◆ **Source extract**:
══════════

The startup time to shot ready is less than 2 seconds. shot-to-shot with no flash is about 4 seconds (fairly fast). Flash recharge time is about 8 seconds. The battery is a Samsung SLB-11A battery (3.8v, 1130mAh).

The integrated GPS can GeoTag photos by inserting the longitude/latitude coordinates in the EXIF info of the JPEG. Files can be transferred from the camera via USB cable, WiFi or Bluetooth.

Plugging the camera into a PC initiates a virtual CD-ROM via camera firmware which autoruns (if enabled) the Samsung Intelli-Studio software. This software is a basic file transfer software/photo editor/sharing software that does a decent job. The Inteli-Studio software can upload pictures to Flickr, videos to YouTube or just share via email.

The wireless menu is accessible via the touch screen and pulls up the ‘wireless networking’ transfer menu. Transfer options are via the internet, email, camera-to-camera, home share, DLNA or Bluetooth transfer:


Internet transfers can be sent to Picasa, FaceBook, YouTube or Samsung imaging web sites. Strangely, Flickr (the one I primarily use) is not an option directly from the camera- it is only available via the desktop software:


Often used email addresses can be added in the camera memory for email transfers, or addresses can be typed as needed for email sending.

Camera to camera appears to be a Bluetooth file transfer but does not require a permanent pairing.

I was unable to find any information on the home share transfer; I assume this will transfer files to a SMB file share or a DLNA share.

The DLNA transfer will let the user push an image (no video) from the camera to a DNLA device. In my scenario, I was able to push images to my TV or to my DirecTV receiver.

Bluetooth requires a PIN code each time a transfer session is established, and I believe that only one image can be transferred at a time. I was able to pair and transfer images to my Motorola Droid with no problem.

The wireless response is fairly slow; it takes about 9 seconds to bring up the wireless networking menu, and then another 50 seconds to initially connect to your wireless access point (after entering WEP/WPA key). Leaving the ‘Web’ menu and opening the ‘email’ menu takes another 10-15 seconds as the camera must re-establish a connection to the wireless access point. Hopefully these times will be addressed with a future firmware update.

There are six shooting modes:

  1. Auto
    Partial auto mode; still have options for focus area, face detection and image quality & size.
  2. Smart Auto
    Auto everything; only options are image size (12MP, 10MP, etc)

══════════

◆ **Listed records**:
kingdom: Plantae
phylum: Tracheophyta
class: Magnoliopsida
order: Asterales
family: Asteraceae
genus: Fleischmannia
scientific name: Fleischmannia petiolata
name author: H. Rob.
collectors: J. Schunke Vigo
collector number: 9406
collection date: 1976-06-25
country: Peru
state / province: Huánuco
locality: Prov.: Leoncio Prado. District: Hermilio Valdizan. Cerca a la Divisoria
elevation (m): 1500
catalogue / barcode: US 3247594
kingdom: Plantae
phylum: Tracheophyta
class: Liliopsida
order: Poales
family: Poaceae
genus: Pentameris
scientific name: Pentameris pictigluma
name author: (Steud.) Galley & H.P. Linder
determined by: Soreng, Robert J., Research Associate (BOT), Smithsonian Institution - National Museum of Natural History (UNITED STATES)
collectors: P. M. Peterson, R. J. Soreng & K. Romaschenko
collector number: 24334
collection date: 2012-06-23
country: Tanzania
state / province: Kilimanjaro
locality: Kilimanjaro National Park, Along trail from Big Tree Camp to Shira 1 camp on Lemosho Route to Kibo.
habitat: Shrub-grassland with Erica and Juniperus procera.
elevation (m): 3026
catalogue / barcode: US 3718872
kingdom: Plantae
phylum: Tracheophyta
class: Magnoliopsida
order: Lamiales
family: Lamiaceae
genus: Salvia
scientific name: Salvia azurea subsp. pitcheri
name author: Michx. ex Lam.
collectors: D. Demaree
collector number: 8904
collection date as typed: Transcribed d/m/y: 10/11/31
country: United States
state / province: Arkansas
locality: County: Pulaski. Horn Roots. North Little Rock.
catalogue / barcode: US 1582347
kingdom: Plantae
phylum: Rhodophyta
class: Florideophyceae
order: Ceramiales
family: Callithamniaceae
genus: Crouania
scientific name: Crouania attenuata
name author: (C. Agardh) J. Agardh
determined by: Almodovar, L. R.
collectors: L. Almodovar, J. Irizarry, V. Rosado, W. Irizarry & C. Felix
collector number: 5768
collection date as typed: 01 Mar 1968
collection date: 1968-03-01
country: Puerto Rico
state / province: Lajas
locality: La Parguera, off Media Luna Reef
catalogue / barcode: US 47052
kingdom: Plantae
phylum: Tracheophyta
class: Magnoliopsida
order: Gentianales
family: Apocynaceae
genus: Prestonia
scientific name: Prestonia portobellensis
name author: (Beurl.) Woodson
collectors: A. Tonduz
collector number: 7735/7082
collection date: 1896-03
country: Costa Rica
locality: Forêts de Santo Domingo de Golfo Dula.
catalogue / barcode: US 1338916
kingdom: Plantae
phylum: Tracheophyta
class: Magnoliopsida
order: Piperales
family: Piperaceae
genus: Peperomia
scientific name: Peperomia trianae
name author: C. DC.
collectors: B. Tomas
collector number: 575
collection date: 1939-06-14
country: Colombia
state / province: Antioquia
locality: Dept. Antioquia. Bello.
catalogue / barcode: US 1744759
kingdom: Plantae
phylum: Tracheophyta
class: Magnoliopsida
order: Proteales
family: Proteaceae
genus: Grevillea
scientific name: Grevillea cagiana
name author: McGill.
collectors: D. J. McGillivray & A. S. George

══════════

◆ **Work order A**: In the camera review, how long does it take to bring up the wireless networking menu?
◆ **Work order B**: Retype the passage of the camera review that begins with the words containing "Often used email" and ends with "my DirecTV receiver.".

◆ **Your solution A**: About 9 seconds.

◆ **Your solution B**:
Often used email addresses can be added in the camera memory for email transfers, or addresses can be typed as needed for email sending.

Camera to camera appears to be a Bluetooth file transfer but does not require a permanent pairing.

I was unable to find any information on the home share transfer; I assume this will transfer files to a SMB file share or a DLNA share.

The DLNA transfer will let the user push an image (no video) from the camera to a DNLA device. In my scenario, I was able to push images to my TV or to my DirecTV receiver.